To define whether the retrocopy was functional, the cDNA of MTC samples harboring the p.G548V mutation were sequenced. Using such strategy, we were able to confirm that the retrocopy is expressed as the cDNA was positive for the RET p.G548V mutation, although its role in the pathogenesis and/or progression of MTC is still unknown. So far, basic in silico analysis of the mutation presumes a more damaging effect. PolyPhen-2 [46] has rated it as Probably Damaging with a score of 0.999 (sensitivity: 0.14; specificity: 0.99) and SIFT [47] has rated it as Damaging with a score of 0.034, but PROVEAN [47] predicts it as Natural with a score of − 2.04.

Although many studies involving MTC samples and Next Generation Sequencing (NGS) techniques have been published in the last years, none of them has reported a RET retrocopy. It is important to note, however, that most of them are targeted panels [48,49,50] or exome sequencing studies [26, 51,52,53] that did not focus on detecting a second hit on the RET gene or even additional events that are associated with MTC progression.

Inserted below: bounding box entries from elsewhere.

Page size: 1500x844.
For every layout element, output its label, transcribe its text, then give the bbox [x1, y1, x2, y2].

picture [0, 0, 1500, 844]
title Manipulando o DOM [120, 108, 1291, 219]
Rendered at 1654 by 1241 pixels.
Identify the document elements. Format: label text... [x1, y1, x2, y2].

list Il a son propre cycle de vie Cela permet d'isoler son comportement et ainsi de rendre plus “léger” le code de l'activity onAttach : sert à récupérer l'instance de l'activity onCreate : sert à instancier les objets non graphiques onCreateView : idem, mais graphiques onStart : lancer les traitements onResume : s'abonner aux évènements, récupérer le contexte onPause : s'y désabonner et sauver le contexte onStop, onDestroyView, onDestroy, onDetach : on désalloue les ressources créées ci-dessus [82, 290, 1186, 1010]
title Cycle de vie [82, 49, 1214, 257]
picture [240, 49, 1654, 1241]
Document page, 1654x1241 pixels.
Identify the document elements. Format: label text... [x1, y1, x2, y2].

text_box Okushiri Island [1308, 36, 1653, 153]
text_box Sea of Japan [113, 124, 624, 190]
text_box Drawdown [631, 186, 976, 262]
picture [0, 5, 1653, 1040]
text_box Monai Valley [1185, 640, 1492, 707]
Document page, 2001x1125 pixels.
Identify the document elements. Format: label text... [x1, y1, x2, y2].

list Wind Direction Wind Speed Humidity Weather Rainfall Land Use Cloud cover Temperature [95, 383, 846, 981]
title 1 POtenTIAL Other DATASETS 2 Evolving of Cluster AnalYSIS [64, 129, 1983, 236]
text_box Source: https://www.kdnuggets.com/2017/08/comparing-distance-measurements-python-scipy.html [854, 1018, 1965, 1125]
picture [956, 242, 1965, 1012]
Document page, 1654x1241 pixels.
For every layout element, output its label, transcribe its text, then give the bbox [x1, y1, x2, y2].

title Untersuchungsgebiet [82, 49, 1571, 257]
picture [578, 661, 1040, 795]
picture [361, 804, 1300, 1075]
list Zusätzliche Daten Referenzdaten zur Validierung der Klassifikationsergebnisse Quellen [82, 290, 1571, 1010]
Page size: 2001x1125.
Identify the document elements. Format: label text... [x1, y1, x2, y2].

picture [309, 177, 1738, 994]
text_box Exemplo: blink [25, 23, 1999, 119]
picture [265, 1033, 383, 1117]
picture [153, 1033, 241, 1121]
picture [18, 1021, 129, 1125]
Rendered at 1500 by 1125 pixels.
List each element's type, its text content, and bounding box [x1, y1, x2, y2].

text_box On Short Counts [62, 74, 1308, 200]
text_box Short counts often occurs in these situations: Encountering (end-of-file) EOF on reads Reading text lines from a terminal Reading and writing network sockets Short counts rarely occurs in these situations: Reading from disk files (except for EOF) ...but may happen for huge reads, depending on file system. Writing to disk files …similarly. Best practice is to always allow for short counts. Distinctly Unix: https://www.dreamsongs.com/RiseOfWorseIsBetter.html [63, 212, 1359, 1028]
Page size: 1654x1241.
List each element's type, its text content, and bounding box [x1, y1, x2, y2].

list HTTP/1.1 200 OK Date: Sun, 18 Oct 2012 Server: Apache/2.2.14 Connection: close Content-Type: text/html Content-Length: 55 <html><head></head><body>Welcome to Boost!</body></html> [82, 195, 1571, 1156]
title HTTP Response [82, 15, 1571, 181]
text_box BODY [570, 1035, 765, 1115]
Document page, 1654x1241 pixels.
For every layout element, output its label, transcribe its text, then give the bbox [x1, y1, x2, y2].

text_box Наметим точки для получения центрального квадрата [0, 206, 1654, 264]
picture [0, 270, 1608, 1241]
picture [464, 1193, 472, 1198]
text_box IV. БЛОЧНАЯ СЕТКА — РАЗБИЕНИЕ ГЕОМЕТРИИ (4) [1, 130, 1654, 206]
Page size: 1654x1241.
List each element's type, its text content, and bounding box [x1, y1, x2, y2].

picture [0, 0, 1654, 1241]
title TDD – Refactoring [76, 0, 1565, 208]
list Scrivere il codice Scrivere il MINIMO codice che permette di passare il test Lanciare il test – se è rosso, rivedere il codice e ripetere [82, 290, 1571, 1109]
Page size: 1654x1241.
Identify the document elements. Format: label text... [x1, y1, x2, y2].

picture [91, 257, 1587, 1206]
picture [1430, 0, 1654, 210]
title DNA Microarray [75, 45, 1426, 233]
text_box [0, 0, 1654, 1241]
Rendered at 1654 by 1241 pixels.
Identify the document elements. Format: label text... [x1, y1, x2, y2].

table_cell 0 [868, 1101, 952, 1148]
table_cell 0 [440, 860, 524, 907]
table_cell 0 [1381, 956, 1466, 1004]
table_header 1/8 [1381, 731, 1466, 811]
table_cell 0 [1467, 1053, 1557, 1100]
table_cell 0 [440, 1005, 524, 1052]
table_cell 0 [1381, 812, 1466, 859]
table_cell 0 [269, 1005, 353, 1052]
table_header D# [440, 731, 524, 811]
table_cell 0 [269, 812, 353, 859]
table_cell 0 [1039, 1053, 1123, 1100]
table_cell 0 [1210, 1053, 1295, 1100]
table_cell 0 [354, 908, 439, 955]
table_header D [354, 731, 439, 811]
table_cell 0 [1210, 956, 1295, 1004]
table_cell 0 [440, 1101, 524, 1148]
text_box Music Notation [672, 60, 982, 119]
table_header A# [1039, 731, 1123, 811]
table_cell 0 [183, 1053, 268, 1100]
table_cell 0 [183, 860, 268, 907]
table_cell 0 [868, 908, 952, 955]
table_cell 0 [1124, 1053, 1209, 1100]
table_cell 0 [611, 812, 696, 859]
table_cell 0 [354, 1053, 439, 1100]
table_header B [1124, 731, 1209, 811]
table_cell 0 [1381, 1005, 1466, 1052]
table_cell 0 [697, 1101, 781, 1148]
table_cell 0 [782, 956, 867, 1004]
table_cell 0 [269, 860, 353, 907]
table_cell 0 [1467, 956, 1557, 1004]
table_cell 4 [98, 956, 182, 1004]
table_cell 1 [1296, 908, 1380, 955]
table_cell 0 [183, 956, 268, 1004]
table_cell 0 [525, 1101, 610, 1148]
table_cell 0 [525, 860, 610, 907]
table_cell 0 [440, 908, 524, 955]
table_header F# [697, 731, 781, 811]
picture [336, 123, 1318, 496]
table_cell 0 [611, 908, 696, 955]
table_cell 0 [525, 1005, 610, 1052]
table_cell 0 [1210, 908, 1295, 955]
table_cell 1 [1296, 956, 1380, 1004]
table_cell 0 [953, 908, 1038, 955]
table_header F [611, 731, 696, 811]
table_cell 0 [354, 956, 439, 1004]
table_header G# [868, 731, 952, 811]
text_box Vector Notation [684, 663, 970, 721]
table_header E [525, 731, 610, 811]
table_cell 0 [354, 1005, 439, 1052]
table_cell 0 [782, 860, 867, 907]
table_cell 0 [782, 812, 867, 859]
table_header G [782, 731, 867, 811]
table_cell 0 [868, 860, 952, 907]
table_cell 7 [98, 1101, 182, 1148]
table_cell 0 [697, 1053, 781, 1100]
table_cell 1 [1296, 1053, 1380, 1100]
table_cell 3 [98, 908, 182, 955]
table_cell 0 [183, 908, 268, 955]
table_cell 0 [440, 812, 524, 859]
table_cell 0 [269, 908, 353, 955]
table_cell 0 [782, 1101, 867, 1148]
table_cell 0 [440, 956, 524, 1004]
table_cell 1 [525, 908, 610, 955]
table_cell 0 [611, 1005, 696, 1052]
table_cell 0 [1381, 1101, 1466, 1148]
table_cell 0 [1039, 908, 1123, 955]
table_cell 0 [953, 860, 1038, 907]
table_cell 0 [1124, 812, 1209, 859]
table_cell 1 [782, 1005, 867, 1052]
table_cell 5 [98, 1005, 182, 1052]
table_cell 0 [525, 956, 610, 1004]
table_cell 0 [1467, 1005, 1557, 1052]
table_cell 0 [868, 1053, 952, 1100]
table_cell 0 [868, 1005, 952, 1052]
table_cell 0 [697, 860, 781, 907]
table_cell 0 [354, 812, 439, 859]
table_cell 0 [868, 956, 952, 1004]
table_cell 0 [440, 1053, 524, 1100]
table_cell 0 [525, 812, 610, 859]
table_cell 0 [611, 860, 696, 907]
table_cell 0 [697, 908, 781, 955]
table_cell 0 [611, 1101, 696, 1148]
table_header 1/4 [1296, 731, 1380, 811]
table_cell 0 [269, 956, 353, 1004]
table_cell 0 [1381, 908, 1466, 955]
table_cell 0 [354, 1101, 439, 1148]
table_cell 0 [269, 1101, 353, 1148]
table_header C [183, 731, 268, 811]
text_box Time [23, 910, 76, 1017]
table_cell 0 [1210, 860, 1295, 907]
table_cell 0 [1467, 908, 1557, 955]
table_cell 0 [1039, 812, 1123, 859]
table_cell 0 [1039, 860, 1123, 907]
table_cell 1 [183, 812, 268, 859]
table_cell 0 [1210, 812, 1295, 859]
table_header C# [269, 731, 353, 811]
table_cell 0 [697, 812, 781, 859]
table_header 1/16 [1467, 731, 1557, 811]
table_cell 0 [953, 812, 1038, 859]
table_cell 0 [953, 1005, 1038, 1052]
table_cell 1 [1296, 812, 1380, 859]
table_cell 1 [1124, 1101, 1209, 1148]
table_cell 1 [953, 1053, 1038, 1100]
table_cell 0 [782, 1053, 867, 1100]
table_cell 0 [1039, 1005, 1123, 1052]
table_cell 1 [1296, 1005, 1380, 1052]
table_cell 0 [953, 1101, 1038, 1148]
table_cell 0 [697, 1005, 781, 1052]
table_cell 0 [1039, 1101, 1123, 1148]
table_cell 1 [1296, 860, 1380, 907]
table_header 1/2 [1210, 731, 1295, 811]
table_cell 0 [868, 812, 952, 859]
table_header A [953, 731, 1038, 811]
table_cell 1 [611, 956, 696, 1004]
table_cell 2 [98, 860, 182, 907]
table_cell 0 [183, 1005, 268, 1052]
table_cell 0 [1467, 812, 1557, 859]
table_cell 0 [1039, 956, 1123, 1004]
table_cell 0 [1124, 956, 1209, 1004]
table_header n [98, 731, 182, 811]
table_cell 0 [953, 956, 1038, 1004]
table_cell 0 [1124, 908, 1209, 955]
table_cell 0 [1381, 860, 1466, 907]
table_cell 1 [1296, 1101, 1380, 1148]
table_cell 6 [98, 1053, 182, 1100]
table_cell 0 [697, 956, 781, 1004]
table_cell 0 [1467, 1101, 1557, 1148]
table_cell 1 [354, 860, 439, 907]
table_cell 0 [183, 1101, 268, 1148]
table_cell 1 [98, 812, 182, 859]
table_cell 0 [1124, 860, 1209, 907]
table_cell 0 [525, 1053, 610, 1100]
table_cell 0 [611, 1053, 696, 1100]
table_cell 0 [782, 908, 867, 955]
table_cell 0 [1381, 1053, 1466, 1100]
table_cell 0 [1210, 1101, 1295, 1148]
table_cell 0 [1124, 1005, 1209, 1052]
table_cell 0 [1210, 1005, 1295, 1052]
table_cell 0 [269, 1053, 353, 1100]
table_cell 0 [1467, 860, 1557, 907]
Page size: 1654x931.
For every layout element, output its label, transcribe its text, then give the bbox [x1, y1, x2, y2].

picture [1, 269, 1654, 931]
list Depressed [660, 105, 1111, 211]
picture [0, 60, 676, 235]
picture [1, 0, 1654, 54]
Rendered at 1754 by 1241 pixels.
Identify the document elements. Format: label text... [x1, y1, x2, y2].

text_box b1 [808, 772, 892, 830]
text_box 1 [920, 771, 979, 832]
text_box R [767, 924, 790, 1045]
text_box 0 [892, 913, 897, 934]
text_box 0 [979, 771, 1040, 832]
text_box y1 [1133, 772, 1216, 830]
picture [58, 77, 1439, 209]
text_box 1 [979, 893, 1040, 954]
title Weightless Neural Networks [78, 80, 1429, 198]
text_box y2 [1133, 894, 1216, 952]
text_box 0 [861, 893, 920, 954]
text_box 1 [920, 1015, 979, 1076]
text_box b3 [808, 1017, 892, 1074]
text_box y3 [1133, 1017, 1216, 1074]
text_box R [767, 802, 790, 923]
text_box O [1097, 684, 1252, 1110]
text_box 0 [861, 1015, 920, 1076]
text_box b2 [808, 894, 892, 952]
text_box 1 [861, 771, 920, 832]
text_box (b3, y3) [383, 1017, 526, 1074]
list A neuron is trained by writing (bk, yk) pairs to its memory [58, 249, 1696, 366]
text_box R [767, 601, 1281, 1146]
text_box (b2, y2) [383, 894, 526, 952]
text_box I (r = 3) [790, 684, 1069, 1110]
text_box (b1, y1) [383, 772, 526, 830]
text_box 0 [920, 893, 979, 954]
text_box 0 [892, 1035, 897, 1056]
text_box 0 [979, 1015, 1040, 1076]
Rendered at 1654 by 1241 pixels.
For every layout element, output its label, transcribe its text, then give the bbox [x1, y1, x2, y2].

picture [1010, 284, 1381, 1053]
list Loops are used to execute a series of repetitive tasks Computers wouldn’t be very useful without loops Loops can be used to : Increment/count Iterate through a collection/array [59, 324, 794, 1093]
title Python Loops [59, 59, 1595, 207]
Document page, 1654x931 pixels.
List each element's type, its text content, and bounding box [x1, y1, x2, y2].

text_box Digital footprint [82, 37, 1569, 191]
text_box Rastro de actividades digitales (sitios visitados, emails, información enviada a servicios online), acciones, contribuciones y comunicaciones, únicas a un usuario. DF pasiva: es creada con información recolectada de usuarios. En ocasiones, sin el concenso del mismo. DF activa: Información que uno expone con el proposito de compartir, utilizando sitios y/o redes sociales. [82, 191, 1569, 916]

By testing KRASP1 pseudogene, we have obtained evidences that our strategy is accurate to identify retrocopies and that the somatic event described in MTC does not represent “noise” but is potentially associated with progression of MTC.

Conclusion

In summary, as far as we know, this is the first study that reported a RET retrocopy. Our findings suggest that it is a somatic, MTC related retroposed copy of RET with a high prevalence of a point mutation in exon 8 (p.G548 V). Generation of retrocopies in somatic cells may have important implications for tumor genesis and progression. To determine the functional implications of the retrocopy and the mechanism by which RET mRNA is retroposed in the genome warrants further work.